The search for a vaccine
Groups working to develop a vaccine against HCV have several obstacles to contend with. “Basically we’re facing the same issues as people trying to develop an HIV vaccine,” NIDDK’s Liang says. These groups face “all the same problems,” adds Liang, who is trying to show the effectiveness—first in chimpanzees—of his own vaccine candidate.

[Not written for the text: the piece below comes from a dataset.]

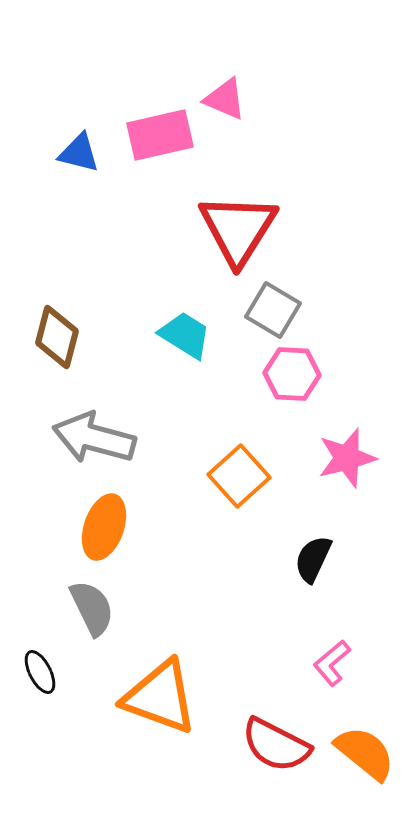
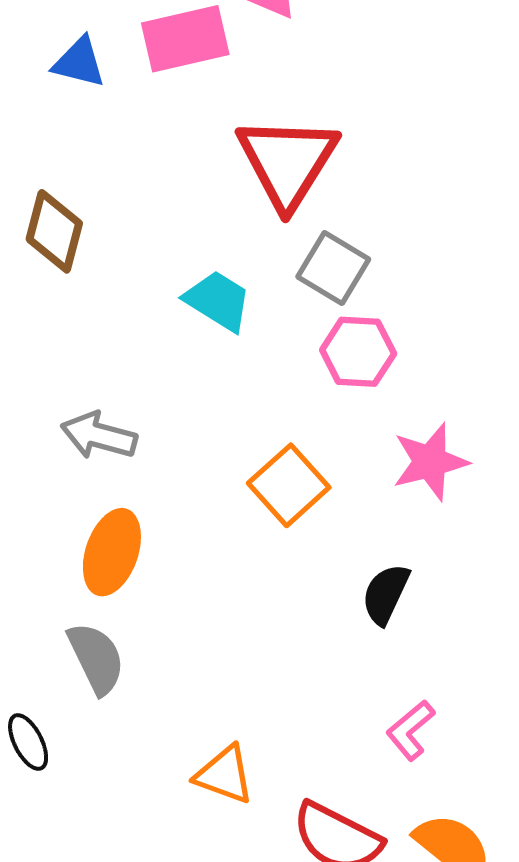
brown diamond: (57, 337) -> (54, 231), moved
gray arrow: (94, 438) -> (99, 436), size x0.7
orange triangle: (160, 697) -> (225, 775), moved, size x0.6

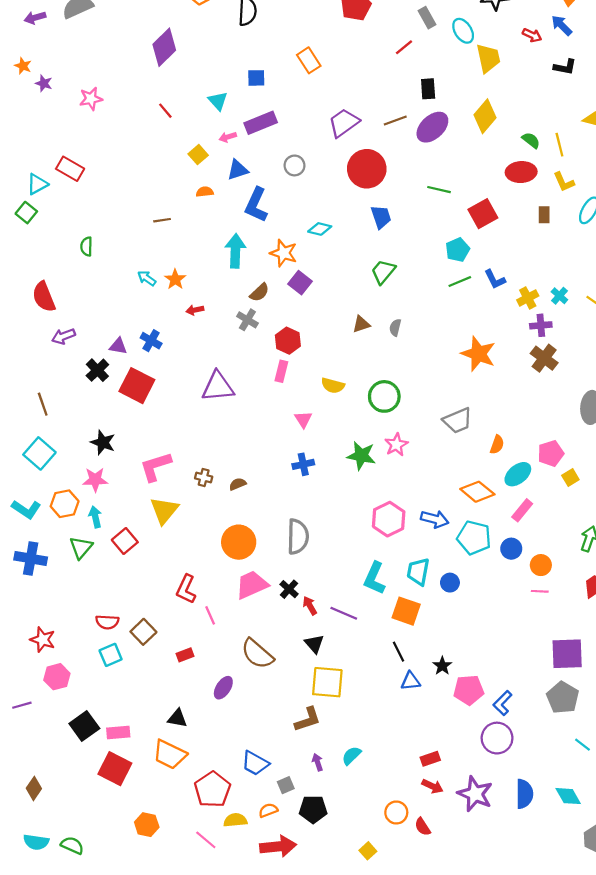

These problems are threefold, as Liang explains: The first is that the envelope proteins that coat the virus’s outer membrane do a poor job of stimulating an antibody response in the host. This poor immunogenicity is probably part of the reason, Liang says, that HCV is the only RNA virus (though HIV has an RNA genome, it is considered a retrovirus) that is able to persist in the host and cause chronic infection. Secondly, any vaccine would have to protect against the mix of viral species in a patient, by finding a region of envelope proteins that is important enough to be conserved between the different species. Lastly, the virus has evolved strategies to evade the immune response, for example, by repressing the host’s interferon response
Still, several vaccine candidates are in clinical testing, albeit in early, safety trials. Liang says that it will probably be possible to eventually find regions of envelope proteins that are conserved between different species. Another question will be how to deliver them to the host. Although some groups, like the vaccine development team at Novartis Pharmaceuticals, are testing these protein fragments in solution, Liang and his colleagues are trying to assemble them in “viruslike particles.” “We think that viruslike particles mimic the virus much better than soluble proteins,” Liang says.

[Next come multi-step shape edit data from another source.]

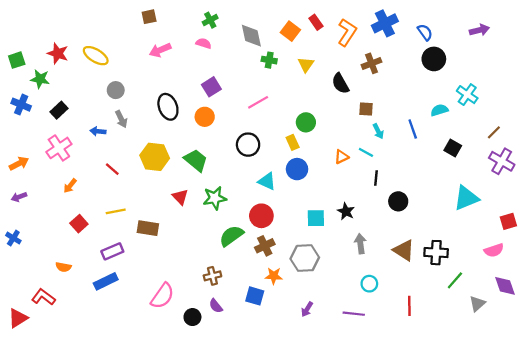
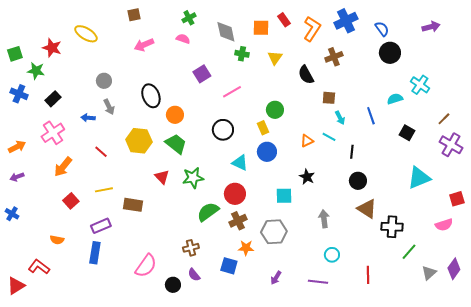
orange square: (290, 31) -> (261, 28), turned -36
yellow ellipse: (96, 56) -> (86, 34), moved
purple square: (211, 87) -> (202, 74), moved
orange circle: (205, 117) -> (175, 115), moved
black line: (376, 178) -> (352, 152), moved
orange arrow: (70, 186) -> (63, 167), size x1.5
black star: (346, 211) -> (307, 177), moved
brown triangle: (404, 250) -> (367, 209), moved
blue rectangle: (106, 281) -> (95, 253), turned -55
purple diamond: (505, 286) -> (454, 269), moved, turned 55

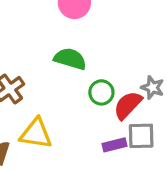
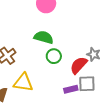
green circle: (101, 92) -> (54, 56), moved

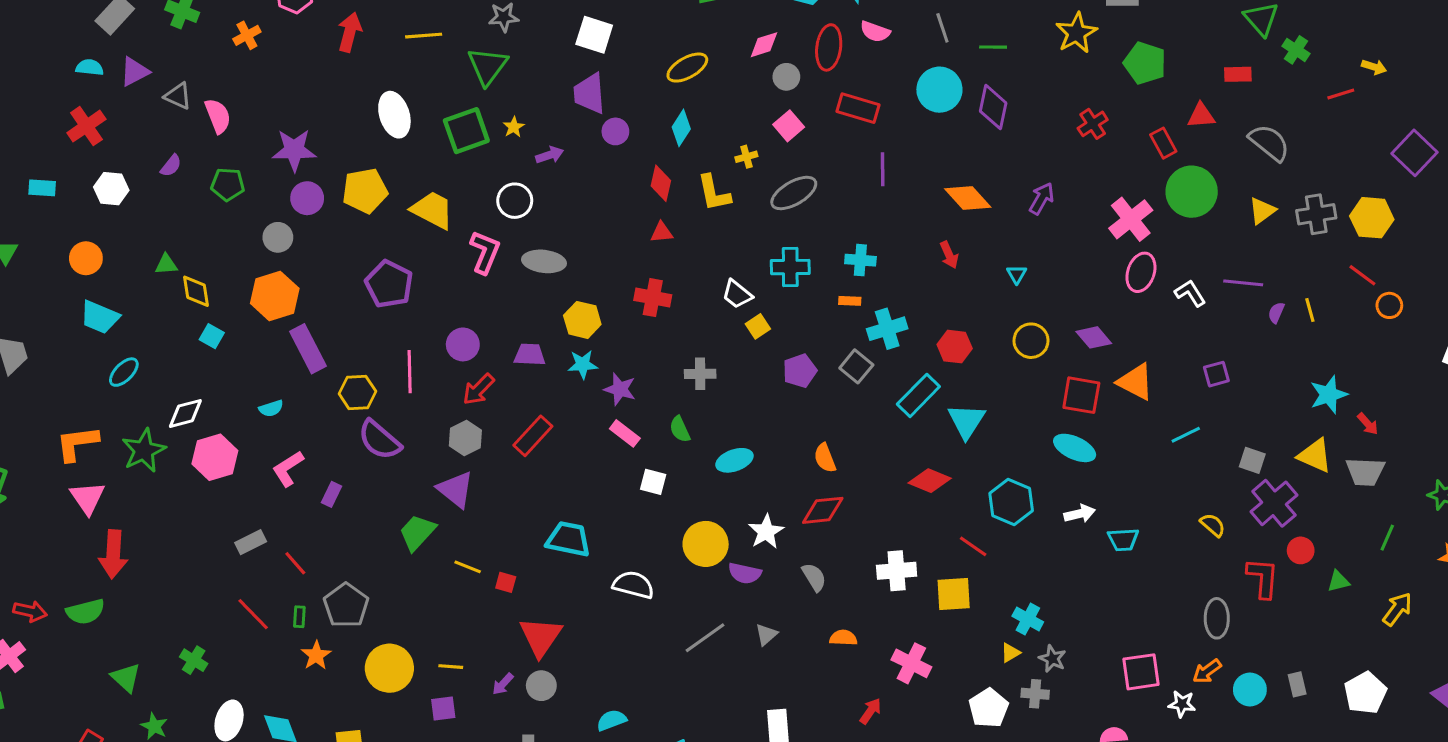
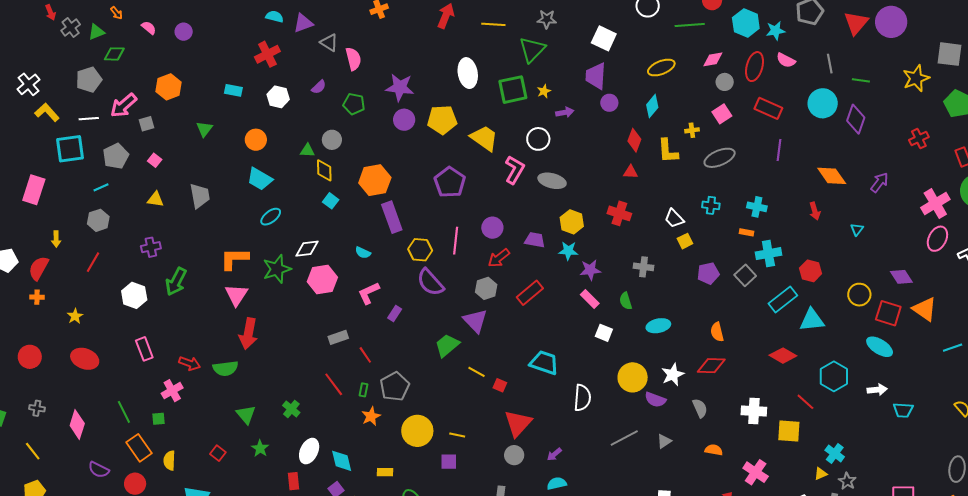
gray circle: (278, 237) -> (332, 140), moved
cyan cross: (790, 267) -> (711, 205), size x0.7
yellow circle: (1031, 341) -> (859, 295), moved
purple star: (620, 389) -> (590, 270), turned -30
cyan semicircle: (271, 408) -> (363, 253), turned 35
cyan triangle: (966, 421) -> (812, 320), turned 44
white semicircle: (633, 585) -> (582, 398), turned 72
purple arrow: (503, 684) -> (554, 454), moved

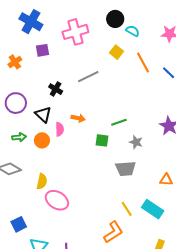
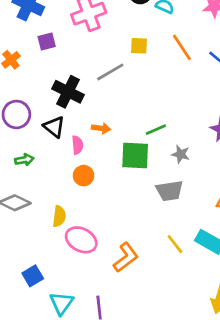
yellow square: (117, 52) -> (139, 46), moved, turned -32
black cross: (56, 89) -> (68, 92), size x1.6
orange circle: (42, 140) -> (84, 176), moved
green square: (102, 140) -> (135, 156), size x1.6
orange L-shape: (113, 232) -> (126, 257), moved

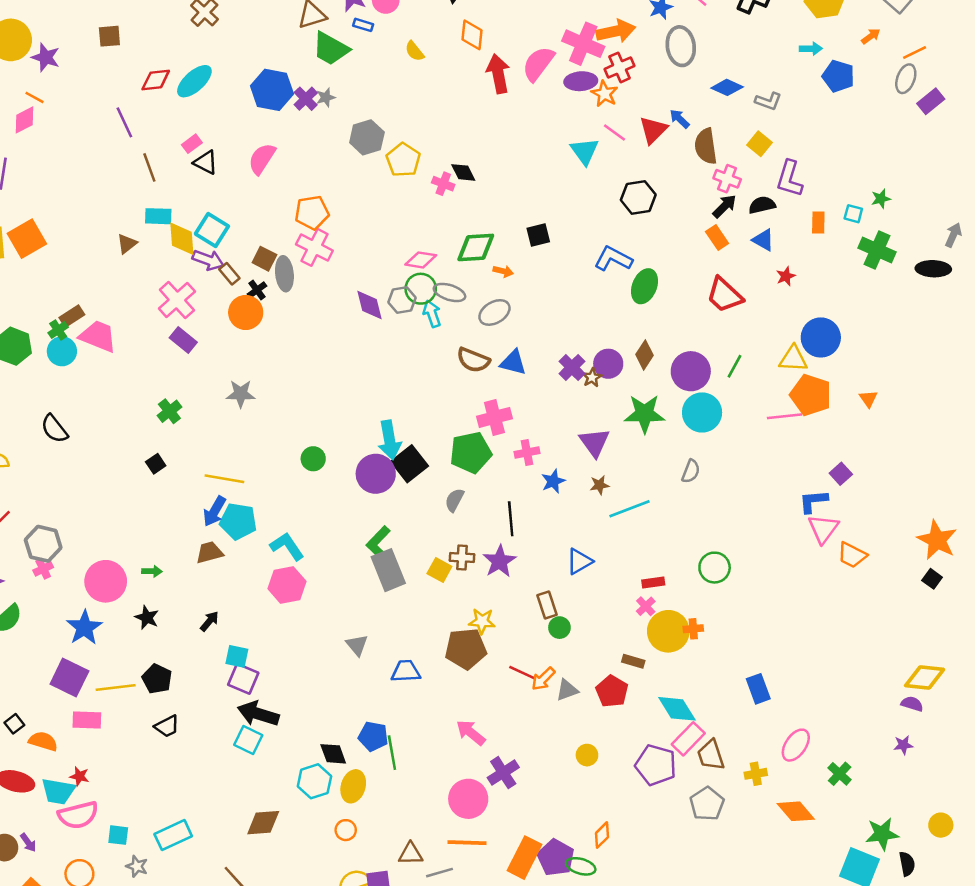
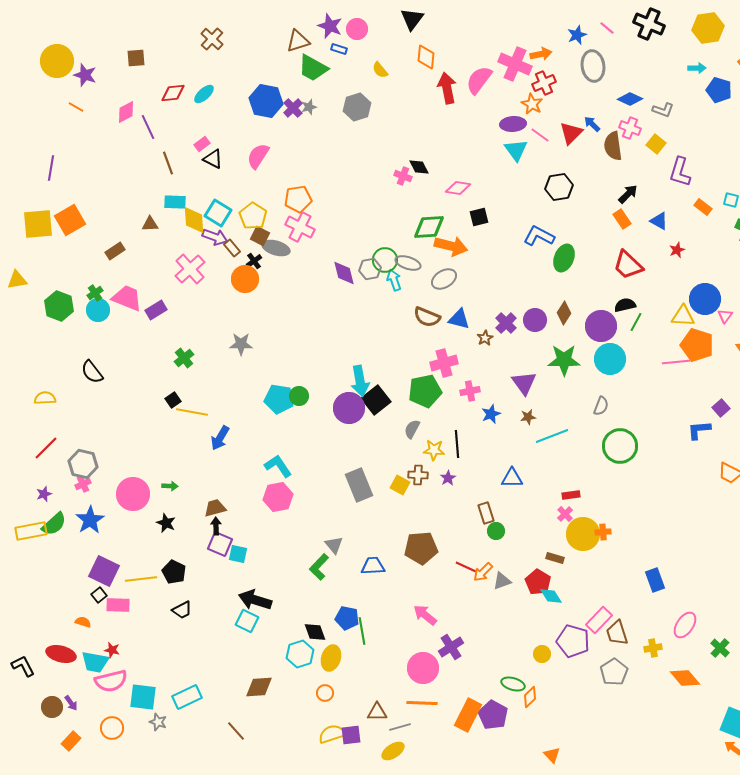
orange arrow: (616, 31) -> (541, 54), size x0.7
cyan ellipse: (194, 81) -> (204, 94), size x0.7
purple ellipse: (581, 81) -> (513, 124), moved
pink diamond: (24, 120) -> (126, 112), moved
gray hexagon: (367, 137) -> (357, 107), moved
yellow pentagon: (403, 160) -> (253, 216), moved
pink cross: (727, 179) -> (630, 128), moved
black semicircle: (762, 205) -> (625, 305), moved
orange rectangle: (818, 222) -> (703, 207), turned -54
brown triangle: (127, 244) -> (150, 224), turned 36
pink diamond: (421, 260) -> (458, 188), moved
orange arrow: (503, 271) -> (451, 246), size x2.0
gray ellipse: (284, 274) -> (276, 248), turned -68
brown rectangle: (72, 316) -> (115, 251), moved
purple rectangle: (183, 340) -> (156, 310), moved, turned -70
brown star: (592, 377) -> (485, 338), moved
yellow line: (224, 479) -> (192, 412), moved
cyan pentagon: (238, 521) -> (279, 399), moved
pink triangle: (823, 529) -> (725, 316), moved, size x0.6
green L-shape: (378, 543) -> (319, 567), moved
brown trapezoid: (209, 553) -> (215, 508), moved
purple star: (499, 561) -> (448, 478), size x0.6
blue triangle: (579, 561) -> (512, 478), turned 30
green circle: (715, 568) -> (620, 446), moved, size x1.4
black arrow: (209, 621) -> (216, 526), turned -42
yellow star: (482, 621) -> (434, 450), moved
blue star: (84, 628) -> (90, 520), moved
purple square: (243, 679) -> (220, 544), moved
cyan diamond: (677, 709) -> (551, 596), moved, size x0.7
black square: (14, 724) -> (99, 595), moved
orange semicircle: (43, 741) -> (83, 622), size x0.7
yellow circle: (587, 755) -> (542, 654), moved
cyan square: (118, 835) -> (143, 697), size x1.6
green ellipse: (581, 866) -> (513, 684), moved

If some of these candidate vaccines make it to large-scale clinical trials, scientists will then face the next hurdle: how to test them on the general population. Because HCV prevalence is low in the U.S., testing a vaccine’s ability to prevent infection would probably require thousands of U.S. volunteers or conducting the trial in high-incidence areas such as China, India or Egypt. Liang says that many groups involved in HCV vaccine development will probably first test their vaccine as a therapeutic vaccine to cure people chronically infected with HCV.
Even if one of the vaccine candidates is a success, it could take years to demonstrate its effectiveness, leaving time for the anti-HCV drugs to finish moving through the development-to-market pipeline. Alamo’s Lawitz predicts that “in 2011 three drugs will be the standard treatment [for HCV].” The addition of telaprevir and other pending anti-HCV drugs to the armory would make the treatment of HCV more customized, similar to how antiretroviral treatment has become for HIV.

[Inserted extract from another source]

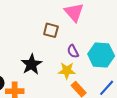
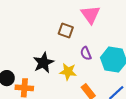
yellow star: (67, 71) -> (68, 72), moved

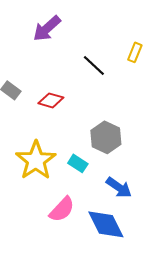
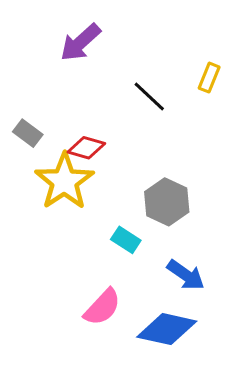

McHutchison hopes that by early 2010, people who are diagnosed with HCV will be tested to see which mutations they possess in the immune genes that predict response to interferon and ribavirin treatment. The people who bear the least likelihood of responding to the current treatment, those of African-American descent, may want to hold off for more promising treatments like telaprevir. On the flip side, “if you’re genetically predisposed to have [a higher] chance, maybe you only need eight to 12 weeks [on therapy],” McHutchison says.
He adds, “To be able to go from saying [to a patient that you have a 40 percent chance of clearing the virus] to sitting down and saying that we’re going to have to treat you for six months and you have a two-thirds chance is a very different conversation.”